Si chiamano Scampia, Zen, San Salvario.
Sono solo alcuni fra i cosiddetti “quartieri a rischio”. Isole infelici dove vigono altre regole, diversi equilibri, meccanismi sotterranei di potere e di violenza che sopravvivono alla giustizia ordinaria. Luoghi in cui si spaccia a qualsiasi ora, in cui ci si prostituisce per poco agli incroci delle strade, e troppe sono le lingue parlate e le miserie vissute per potersi comprendere l’un l’altro.

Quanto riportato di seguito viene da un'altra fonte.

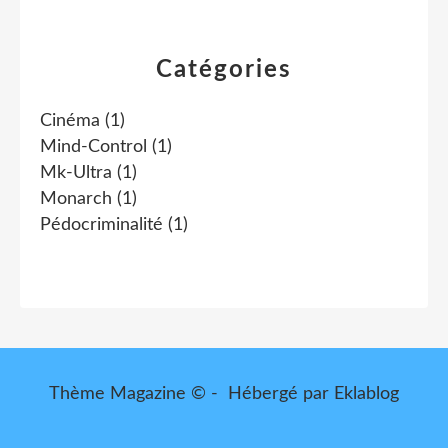
Catégories
Cinéma
(1)
Mind-Control
(1)
Mk-Ultra
(1)
Monarch
(1)
Pédocriminalité
(1)
Thème Magazine © - Hébergé par
Eklablog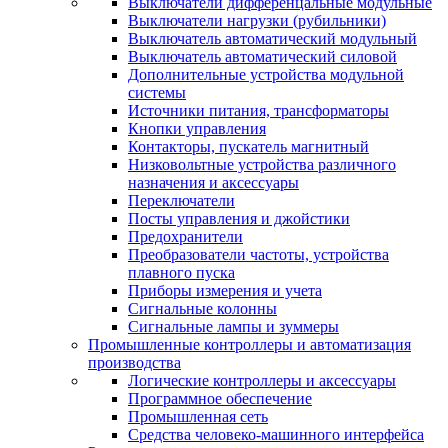
Выключатели дифференцальные модульные
Выключатели нагрузки (рубильники)
Выключатель автоматический модульный
Выключатель автоматический силовой
Дополнительные устройства модульной
системы
Источники питания, трансформаторы
Кнопки управления
Контакторы, пускатель магнитный
Низковольтные устройства различного
назначения и аксессуары
Переключатели
Посты управления и джойстики
Предохранители
Преобразователи частоты, устройства
плавного пуска
Приборы измерения и учета
Сигнальные колонны
Сигнальные лампы и зуммеры
Промышленные контроллеры и автоматизация
производства
Логические контроллеры и аксессуары
Программное обеспечение
Промышленная сеть
Средства человеко-машинного интерфейса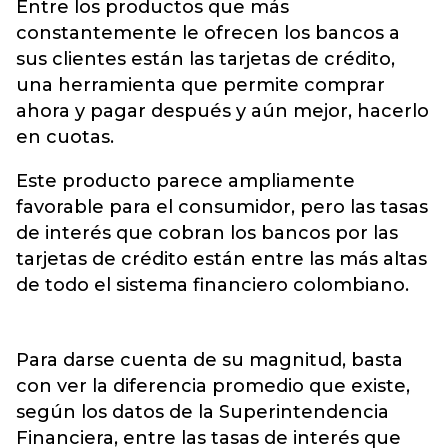
Entre los productos que más
constantemente le ofrecen los bancos a
sus clientes están las tarjetas de crédito,
una herramienta que permite comprar
ahora y pagar después y aún mejor, hacerlo
en cuotas.
Este producto parece ampliamente
favorable para el consumidor, pero las tasas
de interés que cobran los bancos por las
tarjetas de crédito están entre las más altas
de todo el sistema financiero colombiano.
Para darse cuenta de su magnitud, basta
con ver la diferencia promedio que existe,
según los datos de la Superintendencia
Financiera, entre las tasas de interés que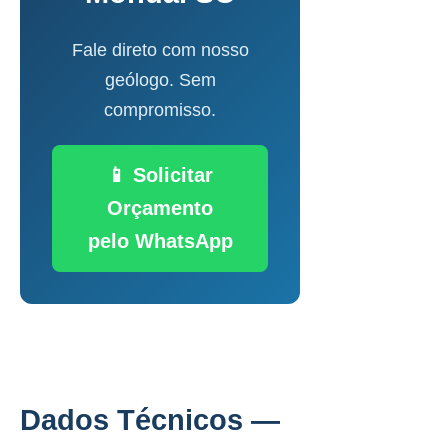
Fale direto com nosso
geólogo. Sem
compromisso.
📱 Solicitar
Orçamento
pelo WhatsApp
Dados Técnicos —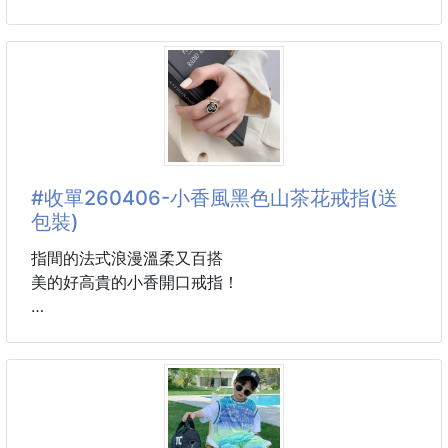
商品
🧧 財運與事業類（諧音與象徵）
芯燁熱感式標籤機，網拍最佳好幫手👍👍👍
「牙縫清得乾乾淨淨，財源進得順順利利。」（強調通
產品優勢：
透即進財）
💪大品牌有保障
「剔除阻礙，開運入懷。」（將齒縫殘渣比喻為人生阻
💪無須耗材，只需感熱貼紙即可列印
礙）
💪標籤機體積小，安裝放置皆容易
「牙尖嘴利吐金蓮，開運牙線保財源。」
💪可列印寬度104mm，大規格貼紙也難不倒
「口說好話，從清潔開始。」
💪雙感應器，偵測貼紙長度有效率，不易出錯
#收單260406-小香風黑色山茶花戒指(送
✨ 除穢與轉運類（轉化清潔動作）
⚠️機器附帶的插頭為中國用的三叉插頭，所以有另外提
包裝)
「天天清牙縫，晦氣全清
供加購台灣使用的替換插頭（與電腦主機電源線相同）
👈所以如果手邊有多的電源線可使用，就不需加購
指間的法式浪漫溫柔又百搭
囉）
美的好高貴的小香開口戒指！
商品內容物：
1️⃣標籤機一台
▪️一閃的絕美
2️⃣變壓器一組
▪️黑金搭配復古浪漫
3️⃣USB連接線一條
搭配任何穿搭都立刻高級了一個度
4️⃣驅動光碟一片
▪️銅鍍金材質+皓石超有質感
5️⃣說明書一張
▪️開口設計不限制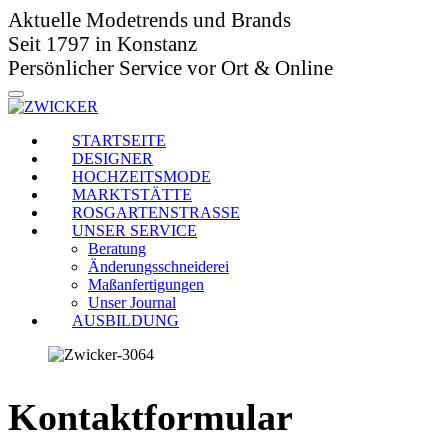
Aktuelle Modetrends und Brands
Seit 1797 in Konstanz
Persönlicher Service vor Ort & Online
STARTSEITE
DESIGNER
HOCHZEITSMODE
MARKTSTÄTTE
ROSGARTENSTRASSE
UNSER SERVICE
Beratung
Änderungsschneiderei
Maßanfertigungen
Unser Journal
AUSBILDUNG
Kontaktformular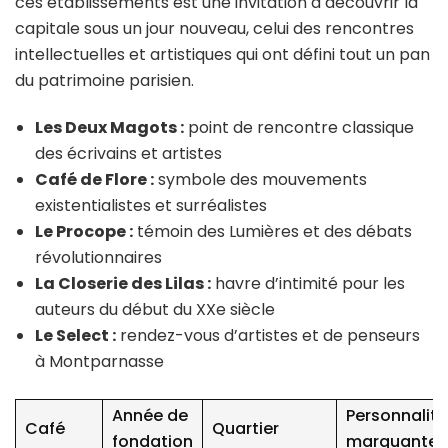
ces établissements est une invitation à découvrir la
capitale sous un jour nouveau, celui des rencontres
intellectuelles et artistiques qui ont défini tout un pan
du patrimoine parisien.
Les Deux Magots :
point de rencontre classique
des écrivains et artistes
Café de Flore :
symbole des mouvements
existentialistes et surréalistes
Le Procope :
témoin des Lumières et des débats
révolutionnaires
La Closerie des Lilas :
havre d’intimité pour les
auteurs du début du XXe siècle
Le Select :
rendez-vous d’artistes et de penseurs
à Montparnasse
Année de
Personnalité
Café
Quartier
fondation
marquantes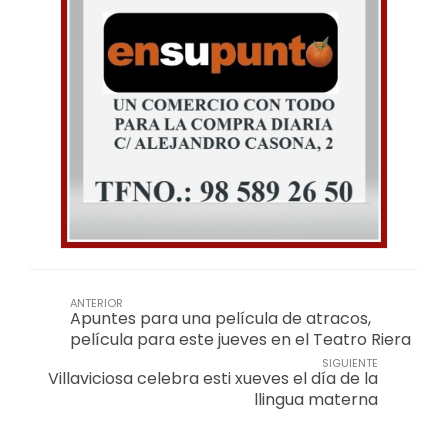
ANTERIOR
Apuntes para una película de atracos,
película para este jueves en el Teatro Riera
SIGUIENTE
Villaviciosa celebra esti xueves el día de la
llingua materna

La promessa (obbligata) di ogni amministrazione comunale prevede che si ripeta sempre la stessa litania: riqualificare. Ma si fa poco (o comunque non abbastanza) per mantenerla davvero.

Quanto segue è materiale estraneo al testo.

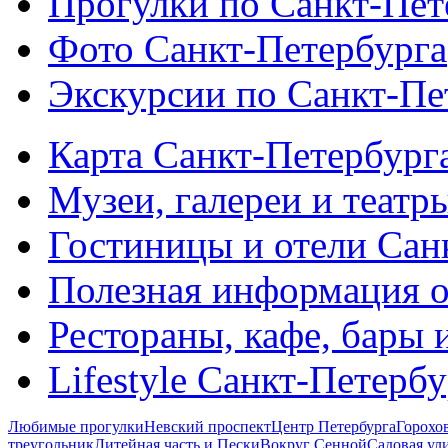
Прогулки по Санкт-Пет
Фото Санкт-Петербурга
Экскурсии по Санкт-Пе
Карта Санкт-Петербург
Музеи, галереи и театр
Гостиницы и отели Сан
Полезная информация о
Рестораны, кафе, бары 
Lifestyle Санкт-Петерб
Любимые прогулки
Невский проспект
Центр Петербурга
Горохо
треугольник
Литейная часть и Пески
Вокруг Сенной
Садовая ул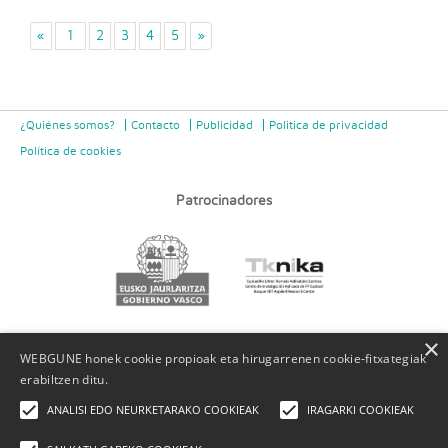
«
1
2
3
4
5
»
¿Quiénes somos?
Contacto
Publicidad
Politica de privacidad
Política de cookies
Patrocinadores
×
WEBGUNE honek cookie propioak eta hirugarrenen cookie-fitxategiak
erabiltzen ditu.
ANALISI EDO NEURKETARAKO COOKIEAK
IRAGARKI COOKIEAK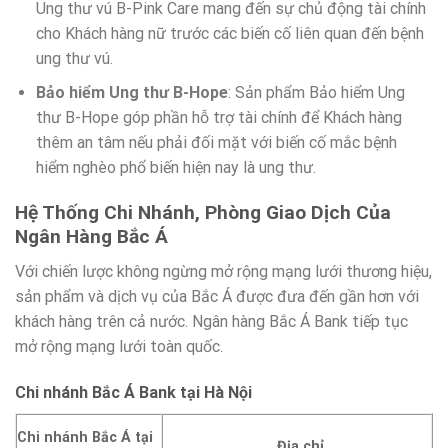
Ung thư vú B-Pink Care mang đến sự chủ động tài chính
cho Khách hàng nữ trước các biến cố liên quan đến bệnh
ung thư vú.
Bảo hiểm Ung thư B-Hope
: Sản phẩm Bảo hiểm Ung
thư B-Hope góp phần hỗ trợ tài chính để Khách hàng
thêm an tâm nếu phải đối mặt với biến cố mắc bệnh
hiểm nghèo phổ biến hiện nay là ung thư.
Hệ Thống Chi Nhánh, Phòng Giao Dịch Của
Ngân Hàng Bắc Á
Với chiến lược không ngừng mở rộng mạng lưới thương hiệu,
sản phẩm và dịch vụ của Bắc Á được đưa đến gần hơn với
khách hàng trên cả nước. Ngân hàng Bắc Á Bank tiếp tục
mở rộng mạng lưới toàn quốc.
Chi nhánh Bắc Á Bank tại Hà Nội
Chi nhánh Bắc Á tại
Địa chỉ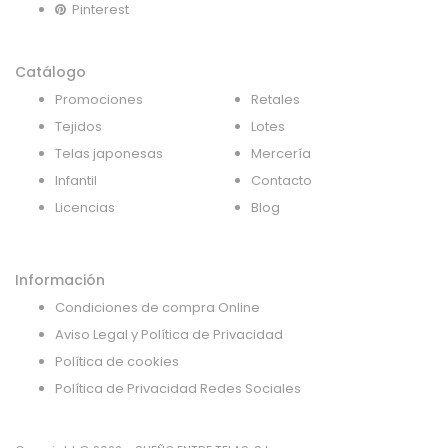
Pinterest
Catálogo
Promociones
Retales
Tejidos
Lotes
Telas japonesas
Mercería
Infantil
Contacto
Licencias
Blog
Información
Condiciones de compra Online
Aviso Legal y Política de Privacidad
Política de cookies
Política de Privacidad Redes Sociales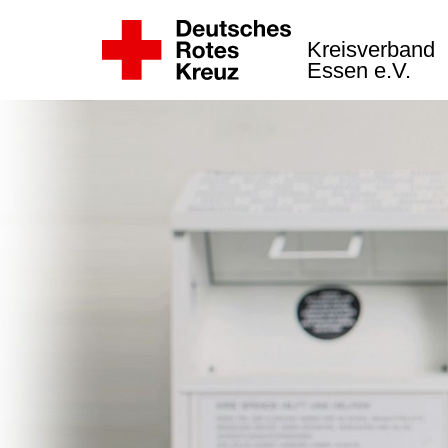
Kreisverband
Essen e.V.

San Salvario rientra a pieno titolo nella categoria. Qualunque torinese sa che non è saggio addentrarvisi a una certa ora, specie di notte, e che forse, nella pratica, non è saggio addentrarvisi mai.

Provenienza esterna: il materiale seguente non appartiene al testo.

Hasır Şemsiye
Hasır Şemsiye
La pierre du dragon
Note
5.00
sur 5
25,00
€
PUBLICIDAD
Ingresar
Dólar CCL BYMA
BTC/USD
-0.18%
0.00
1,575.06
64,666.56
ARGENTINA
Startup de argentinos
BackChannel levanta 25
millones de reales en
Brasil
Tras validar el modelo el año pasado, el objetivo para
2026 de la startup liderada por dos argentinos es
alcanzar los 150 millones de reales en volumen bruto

Perché nel reticolo di strade che costeggiano la stazione di Porta Nuova può succedere di tutto. E puntualmente succede.
Oggi molti fra coloro che abitano nel quartiere, e spesso ci vivono da una vita, immigrati anch’essi in altri tempi e stagioni, sono stanchi. Stanchi di non poter camminare tranquilli, di non sentirsi mai sicuri, di fare “il giro largo” per non imbattersi in quelli che, a San Salvario, ormai la fanno da padrone.
Il caso di Francesco Picciotto è emblematico. 71 anni, ex-artigiano, quasi un’esistenza intera trascorsa tra quelle vie, ha deciso di sbloccare la situazione affiggendo sui muri oltre 250 manifesti: offre mille euro a chiunque sia in grado di fornirgli una descrizione dell’uomo che ha aggredito sua moglie, 71 anni anche lei, mentre andava a prendere il pane.
Il bottino, peraltro, è stato magro: 7 euro, i documenti e una vecchia borsa di cui certo non si può fare granché. Ma il punto non sono i soldi. Il punto è la paura, il disagio diffuso di chi affronta ogni giorno sulla propria pelle il degrado di un quartiere intero.
Inutili i passanti, che non sono riusciti a fermarlo in tempo. Inutile anche la telecamera in via Principe Tommaso, dove lo scippatore è fuggito: dicono che non funzioni.
E dal momento che è difficile scoprire chi sia stato, quella mattina, un po’ perché la polizia si dà per vinta in partenza, un po’ perché nessuno sembra sapere o voler parlare, Francesco Picciotto ha scelto di farsi giustizia da sé.
Quei mille euro, li sta racimolando insieme ad altra gente del quartiere. Negozianti, soprattutto.
Mille euro, come le taglie del vecchio Far West. Il sintomo tangibile che qualcosa deve cambiare.
Picciotto dice soltanto: «Non ne possiamo più», e ti mostra le cicatrici che ha sul braccio: i segni di una coltellata ricevuta quando, per protesta, si era incatenato alla saracinesca di un negozio.
Si può spiegare l’atmosfera di San Salvario solo con un folto elenco di aneddoti e altre amenità assortite.
Raccontando di quella volta in cui un turista inglese è stato picchiato e derubato.
Di quell’altra volta in cui un uomo, accorso in difesa della ragazza che stavano molestando, è stato aggredito a sua volta con calci, pugni e sputi in faccia.
Oppure, potrei parlarvi di ciò che ho visto coi miei occhi nell’ultimo anno: spacciatori che si feriscono tra loro a coltellate, gente che urina sui bidoni della spazzatura oppure sullo sportello per la benzina delle auto in sosta.
O piuttosto, di quando un uomo, a cui avevo fatto segno di attraversare la strada, ha pensato bene di abbassarsi la cerniera dei jeans per farmi ammirare il contenuto delle sue mutande.
È facile demonizzare o tirare fuori epiteti d’impronta calderoliana, tanto cari a un certo tipo di destra in cui non mi riconoscerò mai. Ma persino alcune menti della sinistra (orientamento in cui senz’altro mi vedo di più) dovrebbero evitare di indulgere in considerazioni all’acqua di rose. E non sono d’accordo con chi intravede nell’apertura di un nuovo locale “alla moda” il segnale di un vero riscatto.
Laddove esiste un problema di criminalità ad altissimi livelli, di qualunque etnia o provenienza geografica si tratti, è inutile tapparsi le orecchie in nome della tolleranza fra popoli.
Sono le azioni, e non la pelle, a distinguere un uomo dall’altro.